Now Taft gave her an unhappy look, because that also seemed only too probable. “You’re saying we don’t win even if we win, and they don’t lose even if they lose.”
“Oh, they lose, all right,” Flora said. “But so do we.”
“Maybe we ought to kill them all in that case,” Taft said.
Now Flora violently shook her head. “No, Robert. I’m going to quote the New Testament at you, even if I am Jewish: ‘For what is a man profited, if he shall gain the whole world, and lose his soul?’ You’ve seen the photos of those Confederate camp guards grinning while they hold their rifles and stand there on trenches full of dead Negroes. Do you want pictures like that with our soldiers in them?”
She waited. If Taft said yes, their cautious friendship was just one more war casualty. But he shook his head, too. “No. Those photographs sicken me-almost as much for what massacres like that do to the guards as for what they do to the poor colored people. I don’t want to murder the Mormons like that. But if they die in battle I won’t shed many tears.”
“The question is, can we make real U.S. citizens out of the Mormons?” Flora said.
“We’ve been trying since before the War of Secession, and we haven’t had much luck,” Taft said.
Almost two thousand years earlier, hadn’t Roman senators and imperial officials in Palestine asked the same kind of questions about the Jews there? They didn’t come up with any good answers. Discrimination and maltreatment sparked one Jewish revolt after another. The revolts sparked mass slaughter, plus more discrimination and maltreatment. Finally, the Romans ended up throwing most of the surviving Jews out of Palestine altogether.
Flora’s head came up. “I wonder if that would work here,” she murmured.
“If what would work here?” Robert Taft asked.
“Expelling the Mormons from Utah after they surrender,” Flora answered.
“Where would you put them if you did that?”
“Some place where they wouldn’t make so much trouble.” Flora explained what she’d been thinking about her own people’s past.
“Are they tied to Salt Lake City the way the Jews were to Jerusalem in days gone by?” Taft asked. “I have to tell you, I don’t know the answer to that. Does anyone? Somebody would probably be able to tell us. But where would you put them? In Houston, now that we have some of it back? Wouldn’t they join the Confederates against us? Would you send them up to Canada? Wouldn’t they just stir up the Canucks? Aren’t the Canucks stirred up enough already? Newfoundland? Wouldn’t they start waving across the Atlantic to the British?”

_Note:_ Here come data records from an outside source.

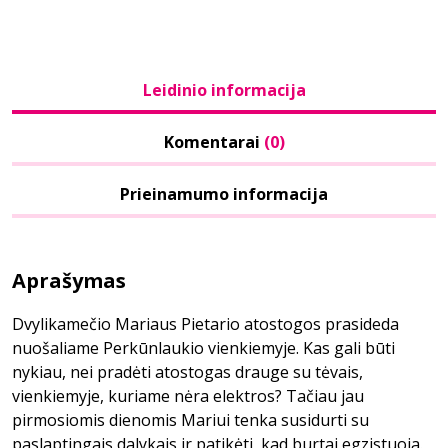
Leidinio informacija
Komentarai
(0)
Prieinamumo informacija
Aprašymas
Dvylikamečio Mariaus Pietario atostogos prasideda
nuošaliame Perkūnlaukio vienkiemyje. Kas gali būti
nykiau, nei pradėti atostogas drauge su tėvais,
vienkiemyje, kuriame nėra elektros? Tačiau jau
pirmosiomis dienomis Mariui tenka susidurti su
paslaptingais dalykais ir patikėti, kad burtai egzistuoja.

Those were all good questions. Disagree with him or not, you judged Robert Taft a fool at your peril. Flora said, “Maybe we could ship them to the Sandwich Islands. It looks like we’ll be able to hold on to those now.”

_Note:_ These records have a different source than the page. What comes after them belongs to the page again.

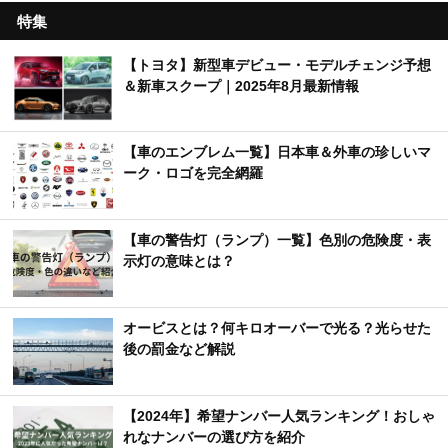
特集
【トヨタ】新型車デビュー・モデルチェンジ予想
＆新車スクープ｜2025年8月最新情報
【車のエンブレム一覧】日本車＆外車の珍しいマ
ーク・ロゴを完全網羅
【車の警告灯（ランプ）一覧】色別の危険度・表
示灯の意味とは？
オービスとは？何キロオーバーで光る？光らせた
後の罰金など解説
【2024年】希望ナンバー人気ランキング！おしゃ
れなナンバーの選び方を紹介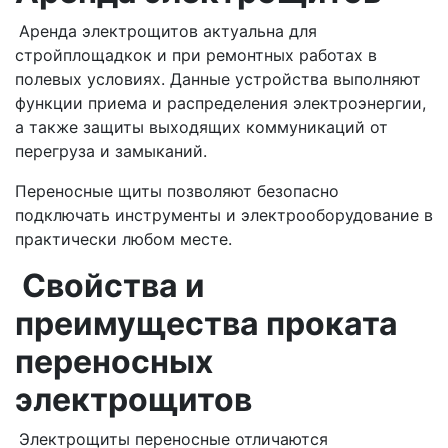
Аренда электрощитов актуальна для
стройплощадкок и при ремонтных работах в
полевых условиях. Данные устройства выполняют
функции приема и распределения электроэнергии,
а также защиты выходящих коммуникаций от
перегруза и замыканий.
Переносные щиты позволяют безопасно
подключать инструменты и электрооборудование в
практически любом месте.
Свойства и
преимущества проката
переносных
электрощитов
Электрощиты переносные отличаются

“Wouldn’t the Mormons yell for the Japanese?” Taft snorted laughter. “And wouldn’t they deserve each other?”
“Maybe we could keep them off the island with Honolulu and Pearl Harbor on it,” Flora said. “The others don’t matter so much to the military. What I’m thinking is that, if we get them out of Utah, we can search what they take with them. They wouldn’t have years and years’ worth of guns and ammunition and explosives squirreled away and hidden so well we couldn’t find them.”

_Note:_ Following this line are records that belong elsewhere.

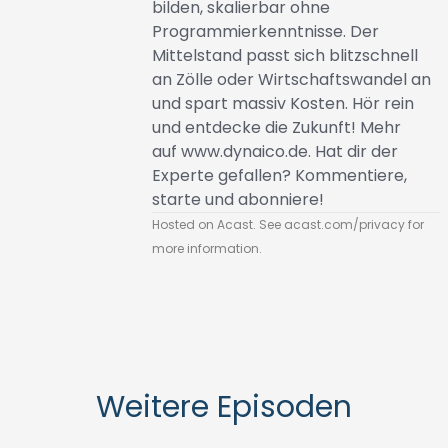
bilden, skalierbar ohne
Programmierkenntnisse. Der
Mittelstand passt sich blitzschnell
an Zölle oder Wirtschaftswandel an
und spart massiv Kosten. Hör rein
und entdecke die Zukunft! Mehr
auf
www.dynaico.de
. Hat dir der
Experte gefallen? Kommentiere,
starte und abonniere!
Hosted on Acast. See
acast.com/privacy
for
more information.
Weitere Episoden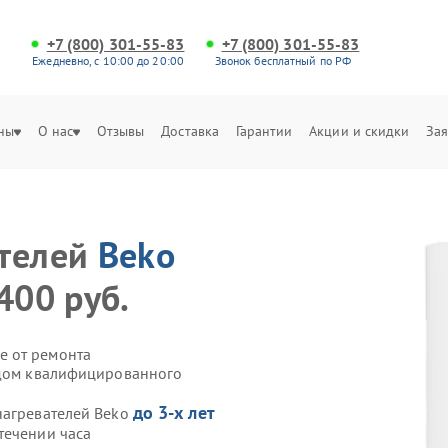
+7 (800) 301-55-83
+7 (800) 301-55-83
Ежедневно, с 10:00 до 20:00
Звонок бесплатный по РФ
ны
О нас
Отзывы
Доставка
Гарантии
Акции и скидки
Зая
е
ателей
Beko
400 руб.
е от ремонта
здом квалифицированного
до 3-х лет
нагревателей Beko
течении часа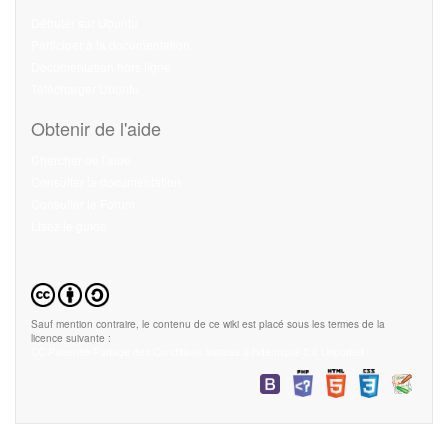
Débuter sur Ubuntu
Participer à la documentation
Documentation hors ligne
Télécharger Ubuntu
Obtenir de l'aide
Chercher de l'aide
Consulter la documentation
Consulter le Forum
Lisez le guide
Sauf mention contraire, le contenu de ce wiki est placé sous les termes de la
licence suivante :
CC Paternité-Partage des Conditions Initiales à l'Identique 3.0 Unported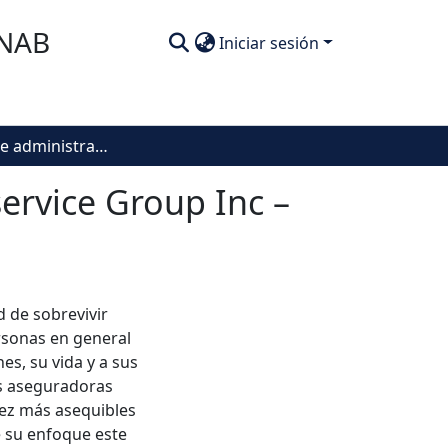
SNAB
Iniciar sesión
Programa de administración de riesgos para Traservice Group Inc – sucursal Colombia
ervice Group Inc –
 de sobrevivir
rsonas en general
es, su vida y a sus
as aseguradoras
ez más asequibles
e su enfoque este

“They wouldn’t when they left, no,” Taft agreed. “How long would they need to start getting hold of them, though?”
“Twenty minutes-maybe half an hour if we take them all the way out to the Sandwich Islands,” Flora said. “I know that, Robert. But we have to do something with those people, and I don’t want to kill them all. I don’t want to leave them in place, either. That’s just asking for the whole thing to start all over again in another generation.”